What you are asked to do
Every record must be repeated exactly; omit any pictures they contain.

The data
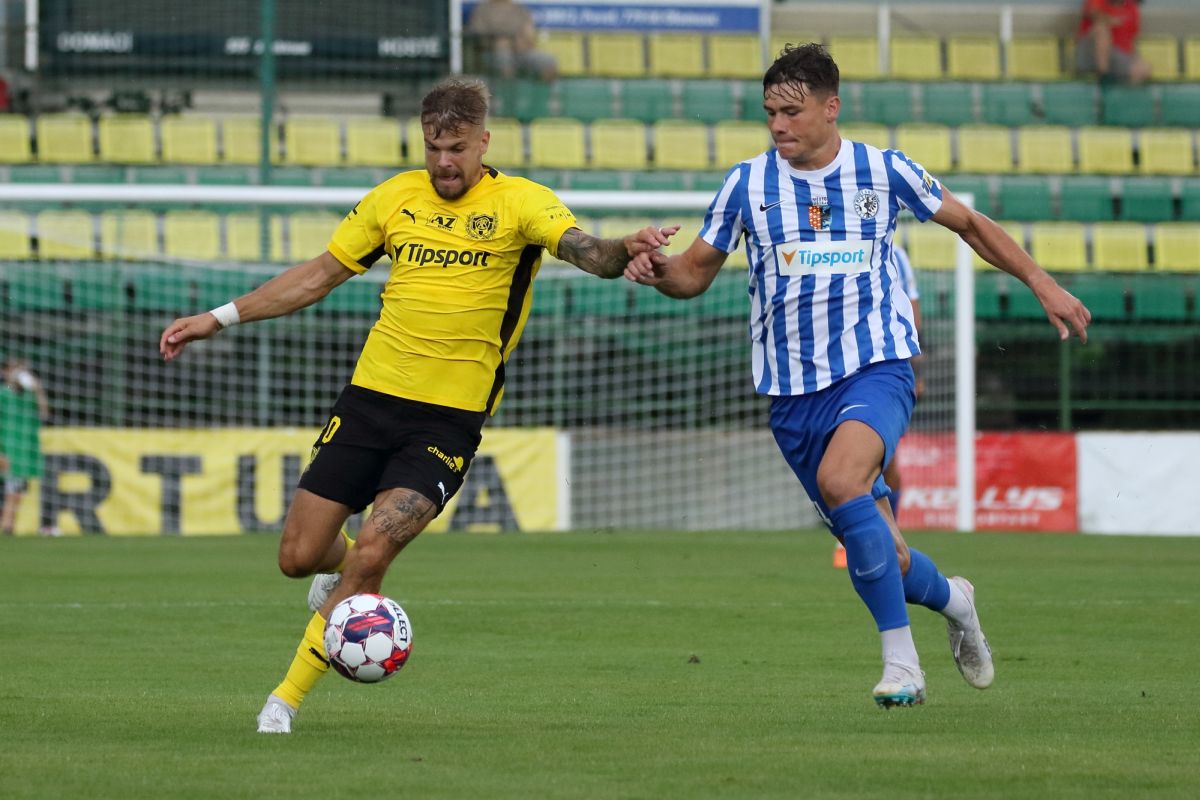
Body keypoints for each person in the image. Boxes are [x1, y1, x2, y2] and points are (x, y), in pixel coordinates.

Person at [159, 77, 672, 733]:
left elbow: (587, 252)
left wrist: (624, 249)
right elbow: (317, 276)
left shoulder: (521, 202)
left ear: (483, 142)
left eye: (457, 148)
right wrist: (218, 317)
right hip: (369, 399)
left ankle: (282, 702)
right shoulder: (394, 197)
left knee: (377, 550)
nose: (444, 162)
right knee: (298, 556)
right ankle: (342, 568)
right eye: (433, 148)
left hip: (447, 420)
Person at [625, 43, 1091, 708]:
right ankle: (956, 600)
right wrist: (655, 269)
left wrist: (1041, 280)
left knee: (842, 480)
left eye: (792, 112)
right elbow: (693, 273)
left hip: (877, 366)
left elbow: (969, 223)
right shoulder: (746, 184)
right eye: (769, 113)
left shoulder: (883, 170)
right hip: (792, 394)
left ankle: (903, 665)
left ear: (831, 107)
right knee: (887, 555)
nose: (778, 125)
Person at [833, 243, 921, 568]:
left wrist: (917, 368)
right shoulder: (829, 246)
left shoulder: (896, 256)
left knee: (885, 464)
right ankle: (855, 536)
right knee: (844, 462)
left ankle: (888, 536)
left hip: (879, 369)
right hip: (835, 371)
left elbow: (913, 312)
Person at [0, 358, 50, 536]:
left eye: (21, 368)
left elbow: (44, 415)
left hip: (23, 452)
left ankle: (8, 528)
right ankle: (7, 527)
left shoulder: (29, 396)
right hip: (6, 449)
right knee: (12, 491)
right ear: (5, 372)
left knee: (15, 492)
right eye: (14, 368)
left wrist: (38, 389)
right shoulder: (2, 394)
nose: (18, 372)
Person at [465, 0, 558, 81]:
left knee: (548, 60)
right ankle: (508, 89)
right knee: (503, 53)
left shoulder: (519, 10)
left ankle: (549, 93)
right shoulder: (483, 9)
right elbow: (478, 36)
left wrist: (524, 42)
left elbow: (529, 34)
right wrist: (499, 41)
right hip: (493, 52)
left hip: (521, 51)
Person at [1075, 0, 1151, 85]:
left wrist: (1136, 60)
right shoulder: (1098, 2)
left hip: (1117, 55)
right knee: (1101, 29)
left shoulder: (1131, 8)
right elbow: (1093, 13)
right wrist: (1110, 20)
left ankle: (1122, 91)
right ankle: (1103, 76)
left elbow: (1133, 42)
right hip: (1091, 52)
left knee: (1143, 68)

Answer for the task
Body keypoints for each person in the image. Boxes are [x1, y1, x2, y2] and points are (x, y), in pixel coordinates.

Person at [159, 77, 672, 733]:
left elbow: (587, 252)
left wrist: (624, 249)
right elbow: (317, 276)
left shoulder: (521, 202)
left ear: (483, 142)
left eye: (457, 148)
right wrist: (218, 317)
right hip: (369, 399)
left ankle: (282, 702)
right shoulder: (394, 197)
left knee: (377, 550)
nose: (444, 162)
right knee: (298, 556)
right ankle: (342, 568)
right eye: (433, 148)
left hip: (447, 420)
Person at [625, 43, 1091, 708]:
right ankle: (956, 600)
right wrist: (655, 269)
left wrist: (1041, 280)
left knee: (842, 480)
left eye: (792, 112)
right elbow: (693, 273)
left hip: (877, 366)
left elbow: (969, 223)
right shoulder: (746, 184)
right eye: (769, 113)
left shoulder: (883, 170)
right hip: (792, 394)
left ankle: (903, 665)
left ear: (831, 107)
right knee: (887, 555)
nose: (778, 125)
Person at [833, 243, 921, 568]:
left wrist: (917, 368)
right shoulder: (829, 246)
left shoulder: (896, 256)
left knee: (885, 464)
right ankle: (855, 536)
right knee: (844, 462)
left ankle: (888, 536)
left hip: (879, 369)
right hip: (835, 371)
left elbow: (913, 312)
Person at [0, 358, 50, 536]:
left eye: (21, 368)
left elbow: (44, 415)
left hip: (23, 452)
left ankle: (8, 528)
right ankle: (7, 527)
left shoulder: (29, 396)
right hip: (6, 449)
right knee: (12, 491)
right ear: (5, 372)
left knee: (15, 492)
right eye: (14, 368)
left wrist: (38, 389)
right shoulder: (2, 394)
nose: (18, 372)
Person at [465, 0, 558, 81]:
left knee: (548, 60)
right ankle: (508, 89)
right knee: (503, 53)
left shoulder: (519, 10)
left ankle: (549, 93)
right shoulder: (483, 9)
right elbow: (478, 36)
left wrist: (524, 42)
left elbow: (529, 34)
right wrist: (499, 41)
right hip: (493, 52)
left hip: (521, 51)
Person at [1075, 0, 1151, 85]:
left wrist: (1136, 60)
right shoulder: (1098, 2)
left hip: (1117, 55)
right knee: (1101, 29)
left shoulder: (1131, 8)
right elbow: (1093, 13)
right wrist: (1110, 20)
left ankle: (1122, 91)
right ankle: (1103, 76)
left elbow: (1133, 42)
right hip: (1091, 52)
left knee: (1143, 68)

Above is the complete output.